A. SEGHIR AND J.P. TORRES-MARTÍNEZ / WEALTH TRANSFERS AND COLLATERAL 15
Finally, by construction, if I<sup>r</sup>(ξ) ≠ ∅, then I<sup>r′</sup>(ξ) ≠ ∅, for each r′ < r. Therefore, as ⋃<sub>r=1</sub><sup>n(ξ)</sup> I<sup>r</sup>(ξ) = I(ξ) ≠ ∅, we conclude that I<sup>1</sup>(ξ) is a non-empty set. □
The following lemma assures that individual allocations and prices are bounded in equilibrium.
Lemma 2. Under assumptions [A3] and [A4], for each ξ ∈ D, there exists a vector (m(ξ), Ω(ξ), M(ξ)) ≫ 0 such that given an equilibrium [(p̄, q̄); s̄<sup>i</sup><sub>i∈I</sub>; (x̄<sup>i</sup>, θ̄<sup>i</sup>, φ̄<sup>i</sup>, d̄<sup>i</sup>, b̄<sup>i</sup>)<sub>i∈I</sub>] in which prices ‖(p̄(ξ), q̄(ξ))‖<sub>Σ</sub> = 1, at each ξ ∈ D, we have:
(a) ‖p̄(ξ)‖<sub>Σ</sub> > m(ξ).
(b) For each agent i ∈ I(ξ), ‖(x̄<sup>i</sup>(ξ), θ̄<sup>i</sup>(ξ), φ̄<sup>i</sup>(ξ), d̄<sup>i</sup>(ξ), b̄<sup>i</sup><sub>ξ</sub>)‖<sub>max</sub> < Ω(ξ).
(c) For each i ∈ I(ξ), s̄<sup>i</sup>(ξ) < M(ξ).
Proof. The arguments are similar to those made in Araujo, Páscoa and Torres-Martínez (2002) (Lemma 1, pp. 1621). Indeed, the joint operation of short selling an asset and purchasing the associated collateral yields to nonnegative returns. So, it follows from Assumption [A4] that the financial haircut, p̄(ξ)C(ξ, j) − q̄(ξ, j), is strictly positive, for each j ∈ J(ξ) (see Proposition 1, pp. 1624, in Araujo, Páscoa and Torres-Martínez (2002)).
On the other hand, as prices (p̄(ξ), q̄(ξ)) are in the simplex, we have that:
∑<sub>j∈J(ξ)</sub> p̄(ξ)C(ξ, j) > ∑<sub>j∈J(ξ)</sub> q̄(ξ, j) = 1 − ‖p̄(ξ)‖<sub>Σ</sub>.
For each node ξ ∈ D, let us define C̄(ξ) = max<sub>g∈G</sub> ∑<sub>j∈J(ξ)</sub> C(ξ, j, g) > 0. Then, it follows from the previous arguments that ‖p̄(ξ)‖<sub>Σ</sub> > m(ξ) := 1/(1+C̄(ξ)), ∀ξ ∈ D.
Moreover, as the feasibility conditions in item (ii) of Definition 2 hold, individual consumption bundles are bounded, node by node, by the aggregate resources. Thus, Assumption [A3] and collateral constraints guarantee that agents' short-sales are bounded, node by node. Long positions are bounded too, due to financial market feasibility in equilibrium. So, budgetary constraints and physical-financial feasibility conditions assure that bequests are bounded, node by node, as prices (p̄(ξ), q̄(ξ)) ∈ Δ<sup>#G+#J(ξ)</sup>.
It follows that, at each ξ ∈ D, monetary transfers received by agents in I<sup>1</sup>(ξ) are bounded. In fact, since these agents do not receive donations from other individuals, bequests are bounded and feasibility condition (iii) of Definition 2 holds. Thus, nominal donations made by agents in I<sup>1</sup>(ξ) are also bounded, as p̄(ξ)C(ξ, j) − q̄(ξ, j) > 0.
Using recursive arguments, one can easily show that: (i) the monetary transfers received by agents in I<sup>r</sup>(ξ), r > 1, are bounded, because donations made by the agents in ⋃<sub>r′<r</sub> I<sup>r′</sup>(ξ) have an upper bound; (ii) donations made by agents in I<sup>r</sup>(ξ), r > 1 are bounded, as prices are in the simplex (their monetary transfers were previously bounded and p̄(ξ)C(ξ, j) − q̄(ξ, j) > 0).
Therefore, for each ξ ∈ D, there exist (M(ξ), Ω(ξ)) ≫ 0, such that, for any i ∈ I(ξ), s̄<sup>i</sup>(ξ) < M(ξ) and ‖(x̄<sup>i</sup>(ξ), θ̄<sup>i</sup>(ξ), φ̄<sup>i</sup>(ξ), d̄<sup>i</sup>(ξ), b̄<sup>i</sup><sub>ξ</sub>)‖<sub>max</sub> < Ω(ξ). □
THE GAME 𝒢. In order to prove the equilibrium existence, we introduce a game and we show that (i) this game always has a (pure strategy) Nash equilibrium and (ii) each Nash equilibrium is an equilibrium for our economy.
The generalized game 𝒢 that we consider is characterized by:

...

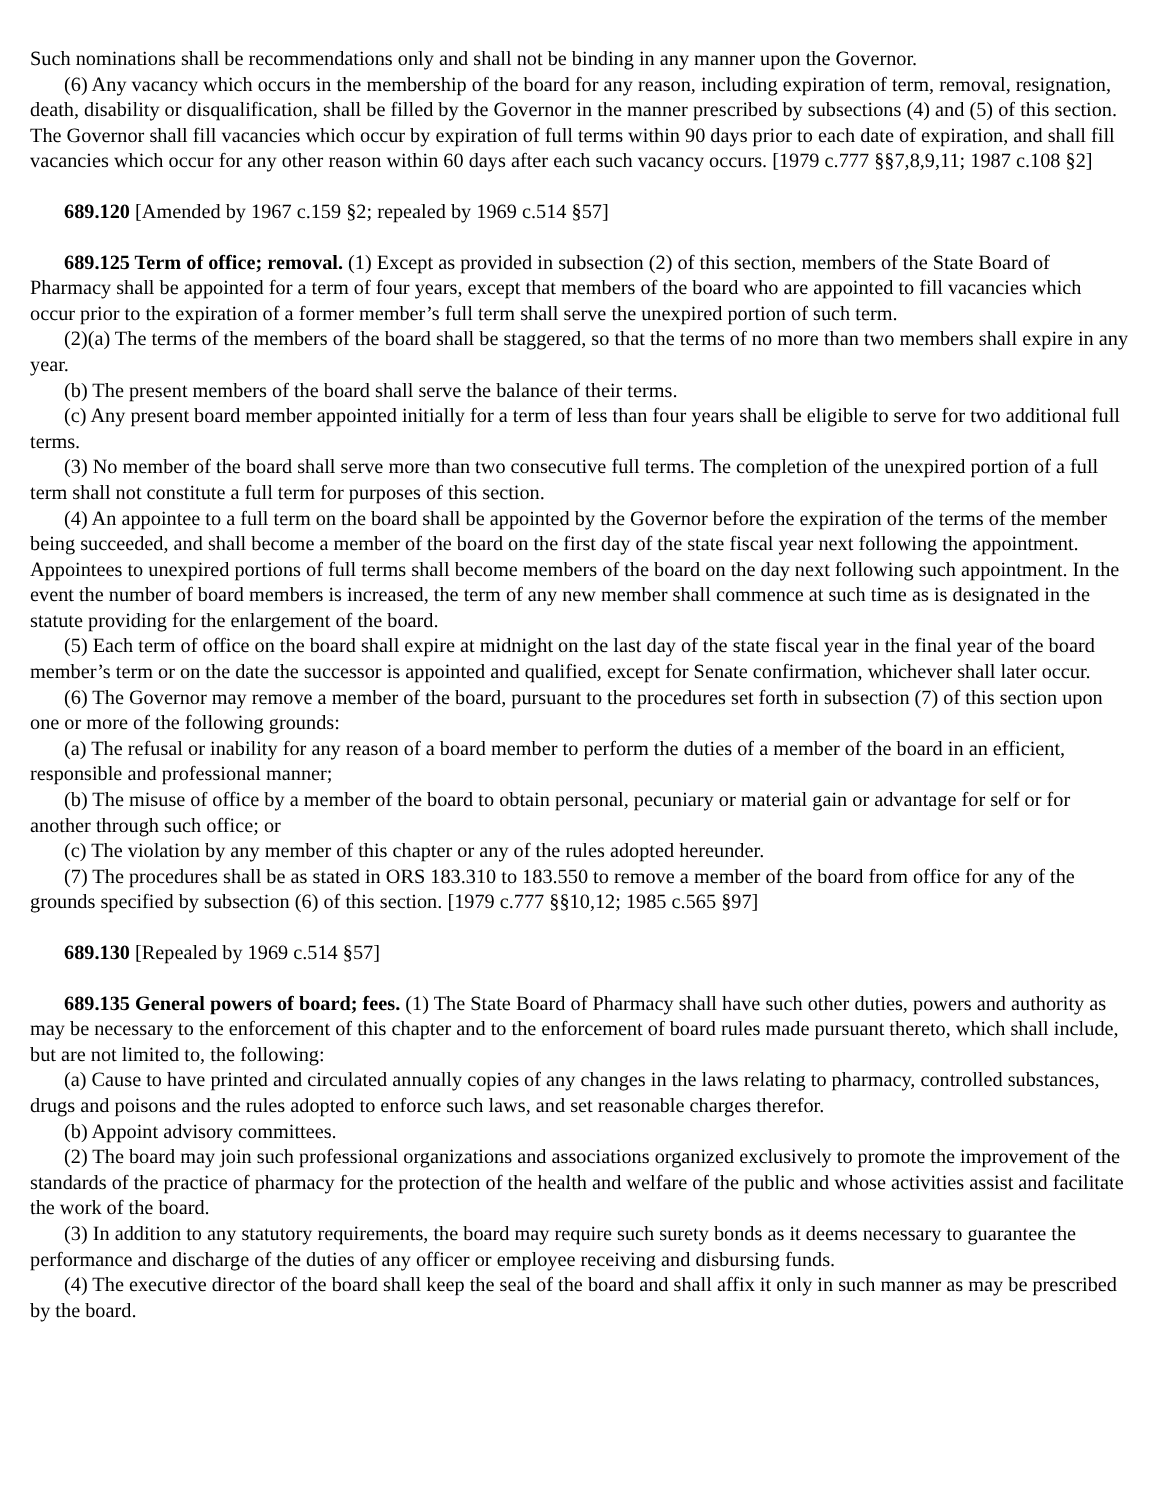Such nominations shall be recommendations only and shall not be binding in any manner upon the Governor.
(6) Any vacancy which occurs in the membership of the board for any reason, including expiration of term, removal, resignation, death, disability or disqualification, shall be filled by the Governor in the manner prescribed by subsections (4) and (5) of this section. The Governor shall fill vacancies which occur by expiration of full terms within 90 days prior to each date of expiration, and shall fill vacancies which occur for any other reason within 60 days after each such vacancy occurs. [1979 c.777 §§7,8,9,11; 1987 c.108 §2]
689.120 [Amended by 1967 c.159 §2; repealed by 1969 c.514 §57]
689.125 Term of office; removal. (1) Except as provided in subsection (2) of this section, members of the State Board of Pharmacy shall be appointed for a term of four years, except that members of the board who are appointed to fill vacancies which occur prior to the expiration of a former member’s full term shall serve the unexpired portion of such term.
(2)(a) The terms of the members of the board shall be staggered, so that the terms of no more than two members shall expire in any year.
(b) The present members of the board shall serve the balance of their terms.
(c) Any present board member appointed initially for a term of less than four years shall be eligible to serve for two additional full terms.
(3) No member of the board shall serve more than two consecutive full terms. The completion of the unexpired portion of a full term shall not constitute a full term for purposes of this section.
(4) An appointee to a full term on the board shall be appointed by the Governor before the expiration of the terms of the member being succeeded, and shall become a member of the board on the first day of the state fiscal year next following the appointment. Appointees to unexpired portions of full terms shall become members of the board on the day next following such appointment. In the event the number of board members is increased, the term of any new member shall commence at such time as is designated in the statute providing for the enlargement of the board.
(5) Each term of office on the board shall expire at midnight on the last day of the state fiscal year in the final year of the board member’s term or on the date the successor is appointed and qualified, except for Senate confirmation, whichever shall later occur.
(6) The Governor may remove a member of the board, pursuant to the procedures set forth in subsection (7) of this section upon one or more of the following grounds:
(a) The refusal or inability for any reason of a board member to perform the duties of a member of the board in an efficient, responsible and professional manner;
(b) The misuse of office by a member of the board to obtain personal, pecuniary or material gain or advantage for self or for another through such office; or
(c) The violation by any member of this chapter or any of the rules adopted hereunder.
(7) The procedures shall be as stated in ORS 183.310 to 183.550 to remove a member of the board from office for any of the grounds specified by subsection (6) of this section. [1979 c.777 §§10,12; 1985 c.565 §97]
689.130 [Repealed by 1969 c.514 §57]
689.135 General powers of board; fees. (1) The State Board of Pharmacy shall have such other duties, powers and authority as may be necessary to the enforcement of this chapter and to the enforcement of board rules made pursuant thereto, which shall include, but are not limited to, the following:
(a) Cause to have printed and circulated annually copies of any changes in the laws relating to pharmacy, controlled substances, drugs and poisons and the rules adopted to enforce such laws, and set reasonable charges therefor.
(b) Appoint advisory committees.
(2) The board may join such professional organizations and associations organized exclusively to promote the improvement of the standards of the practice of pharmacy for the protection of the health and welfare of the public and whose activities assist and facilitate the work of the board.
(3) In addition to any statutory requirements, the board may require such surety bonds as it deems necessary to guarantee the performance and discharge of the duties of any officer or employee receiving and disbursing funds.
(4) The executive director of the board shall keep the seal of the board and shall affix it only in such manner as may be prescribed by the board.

WHAT IS REQUIRED -> Every line above from the line with "689.125 Term of" to the line with "(b) The present" is wanted, ends included; write them out exactly and add no other line.

ANSWER SECTION ->
689.125 Term of office; removal. (1) Except as provided in subsection (2) of this section, members of the State Board of Pharmacy shall be appointed for a term of four years, except that members of the board who are appointed to fill vacancies which occur prior to the expiration of a former member’s full term shall serve the unexpired portion of such term.
(2)(a) The terms of the members of the board shall be staggered, so that the terms of no more than two members shall expire in any year.
(b) The present members of the board shall serve the balance of their terms.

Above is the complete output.